BIS Warns USDT and USDC Stablecoins Could Spur Financial Risk
The Bank for International Settlements (BIS) warned that fast growth of USDT and USDC stablecoins could create new systemic risks. BIS General Manager Pablo Hernandez de Cos said USDT and USDC often function more like investment products than reliable payment money, citing fee structures, regulation differences, and weaker secondary-market liquidity.
BIS’s core concern is “moneyness” (how truly payment-like they are). It argues that during upswings, holders may rotate short-term government-debt exposure into USDT and USDC. If sentiment turns, rapid redemptions could force issuers to sell reserves, transmitting stress to traditional markets.
The later article adds market-behavior context: many pilots led by traditional firms shifted quickly from payments to using stablecoins as bridge assets to buy BTC, ETH, and XRP, and to access DeFi exposure. It also notes the policy direction is tightening. Europe’s MiCA is positioned as a reference model, while global regulators emphasize investor protection and innovation controls.
Crypto supporters counter that USDT and USDC track the dollar and that blockchain rails can lower cross-border costs. They also argue crypto pathways may sidestep parts of traditional AML/CTF coverage, though centralized issuers expanding stablecoin offerings should face stricter oversight.

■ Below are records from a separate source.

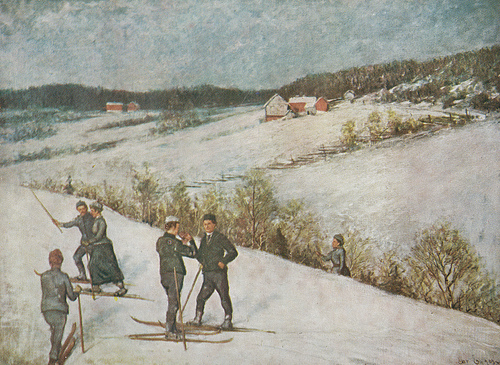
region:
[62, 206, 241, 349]
five people are skiing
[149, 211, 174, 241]
man wears white cap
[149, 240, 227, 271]
men wear dark suits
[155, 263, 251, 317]
men wear dark pants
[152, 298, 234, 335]
men wear dark boots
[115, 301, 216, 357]
people have brown skis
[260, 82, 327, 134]
large red barn in distance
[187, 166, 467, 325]
hill with bare trees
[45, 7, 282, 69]
sky has white clouds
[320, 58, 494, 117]
mountain with trees in distance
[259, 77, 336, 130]
red and white barn in the distance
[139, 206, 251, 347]
two men talking in the snow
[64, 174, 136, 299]
a man and a woman walking across the snow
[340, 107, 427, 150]
trees in the distance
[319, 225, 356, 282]
a woman walking up the hill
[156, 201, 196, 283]
a man wearing a hat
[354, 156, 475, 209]
a field covered in snow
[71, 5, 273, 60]
a cloudy sky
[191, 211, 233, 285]
a man with his hands in his pockets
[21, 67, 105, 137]
a mountain in the distance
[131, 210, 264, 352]
Two persons on skis conversing.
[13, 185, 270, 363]
Five illustrated persons on skis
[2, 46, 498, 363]
Painting of rural scene with snow and people on skis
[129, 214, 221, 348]
Man on skis with a white hat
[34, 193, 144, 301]
Vintage painting of man and woman on skis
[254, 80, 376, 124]
Old-style farm in snow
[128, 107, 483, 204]
Snow fence across snowy field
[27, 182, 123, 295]
Man motioning with ski pole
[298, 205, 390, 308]
Woman climbing snow bank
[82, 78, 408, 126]
Rural scene of multiple farms in snow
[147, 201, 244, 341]
Two men standing next to each other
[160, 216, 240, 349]
Two men wearing wooden skis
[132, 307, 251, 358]
Two pairs of wooden skis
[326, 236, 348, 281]
Woman wearing period clothing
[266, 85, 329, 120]
Three red houses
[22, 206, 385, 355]
Snow covered mound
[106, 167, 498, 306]
Row of sparsely covered trees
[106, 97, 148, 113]
Two red houses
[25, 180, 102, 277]
A man pointing with a wooden ski pole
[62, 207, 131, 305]
A man and a woman skiing together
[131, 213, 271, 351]
painting of men on skis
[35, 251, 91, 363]
back of a person on skis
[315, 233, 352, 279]
a woman coming up a mountain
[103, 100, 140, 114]
small red houses in the distance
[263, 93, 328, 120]
collection of red buildings in the distance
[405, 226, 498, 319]
a green and brown bush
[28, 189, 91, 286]
a man on skiis pointing a pole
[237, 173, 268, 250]
a small tree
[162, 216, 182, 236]
a man with a hat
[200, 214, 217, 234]
a man's head with a hat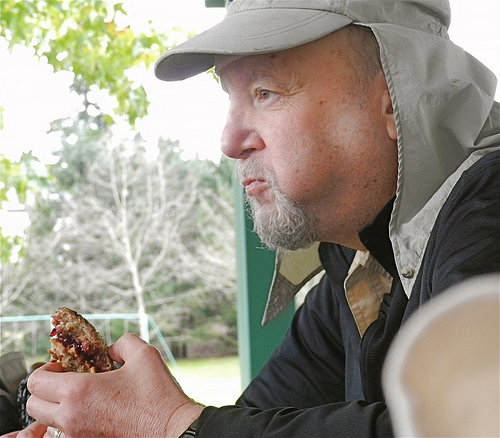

For traders, the key takeaway is that USDT and USDC are increasingly framed by regulators as a potential risk channel, increasing the odds of tougher compliance and market-structure adjustments.
Bearish
BIS frames USDT and USDC stablecoins as a potential systemic-risk channel, warning that reserve sell-offs during fast redemptions could transmit stress to traditional markets. That narrative increases the probability of tighter compliance, structural scrutiny of reserves and redemption mechanics, and potential volatility around stablecoin flows. In the short term, such headlines can pressure stablecoin-related positioning and reduce risk appetite. In the longer term, if regulation enforces less “payment-like” usage and more traditional oversight, it could change demand dynamics for USDT and USDC. Crypto supporters’ counterarguments (dollar peg and cheaper rails) may limit downside, but the regulatory direction still leans negative for USDT/USDC market confidence.